Act II portrays the changes Akhnaten wrought: leading a revolt he deposes the powerful priests of Amon, the old order; abandons the polygamy of prior pharaohs for the love of his beautiful wife, Nefertiti; and he creates Akhetaten, "City of the Horizon of Aten", a temple of art and beauty in honor of his new god. The act ends with Akhnaten's hymn to the god.

Act III depicts Akhnaten's fall. Isolated from his people and oblivious to the pleas of the outlying lands of his kingdom, where foreign barbarians are attacking the Egyptian empire, Akhnaten dwells in an insular world of his own creation. The priests of Amon re-emerge and call for the people to overthrow this pharaoh who, lacking a male heir, must be thought cursed by the gods for his heresy. The temple of Akhetaten is destroyed. The old order is restored. In the Epilogue we find Akhnaten and his family wandering among the ruins. Slowly realizing that their time has passed, they join the funeral procession on their last journey...

THE OPERA:  The narration - delivered by the Scribe (Amenhotep, son of Hapu) - presents all the spoken text in the lanuage of the audience. This material, drawn directly from monuments, letters and inscriptions from the time of Akhnaten.
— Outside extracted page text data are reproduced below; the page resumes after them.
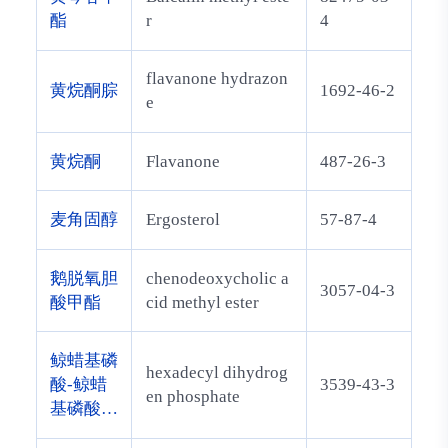
酯
r
4
flavanone hydrazon
黄烷酮腙
1692-46-2
e
黄烷酮
Flavanone
487-26-3
麦角固醇
Ergosterol
57-87-4
鹅脱氧胆
chenodeoxycholic a
3057-04-3
酸甲酯
cid methyl ester
鲸蜡基磷
hexadecyl dihydrog
酸-鲸蜡
3539-43-3
en phosphate
基磷酸二
乙醇胺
The opera is divided into three acts, each about fifty minutes in lenght. The music in each act is continuous and the scenes follow each other without pause.
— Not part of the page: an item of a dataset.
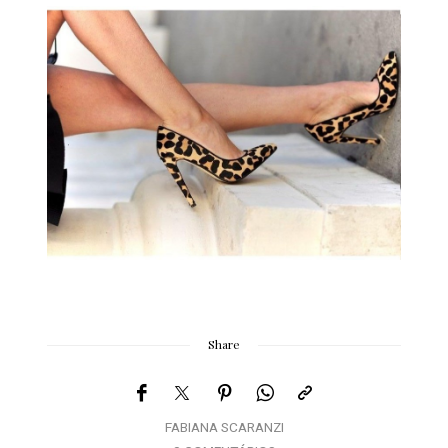
Share
FABIANA SCARANZI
THE TEXT:  The vocal text of Akhnaten, with a single exception, is sung in three languages of the ancient Near East (Egyptian, Akkadian and Biblical Hebrew). Ancient Egyptian, written in hieroglyphs, was the language of Akhnaten and his court. The words of these vocal texts have been adapted from the foregoing ancient languages. They are not exact transliterations of the three ancient scripts, since these languages present multiple problems to the transliterator. Egyptian, for example, has no system for indicating vowels, and all of these languages contain sound which are impossible to reproduce in English. We have attempted, therefore, to establish a vocalization that can be effectively rendered by modern singers, enabling them to recreate the rhythms and cadences of the languages of a long- forgotten era.  The previously mentioned exception is Akhnaten's "Hymn to the Aten" in the second act. In this moment of deeply personal religious emotion, Akhnaten clearly was expressing his innermost thoughts. Therefore we have stipulated that the Hymn should always be sung in the language of whatever modern audience is hearing it.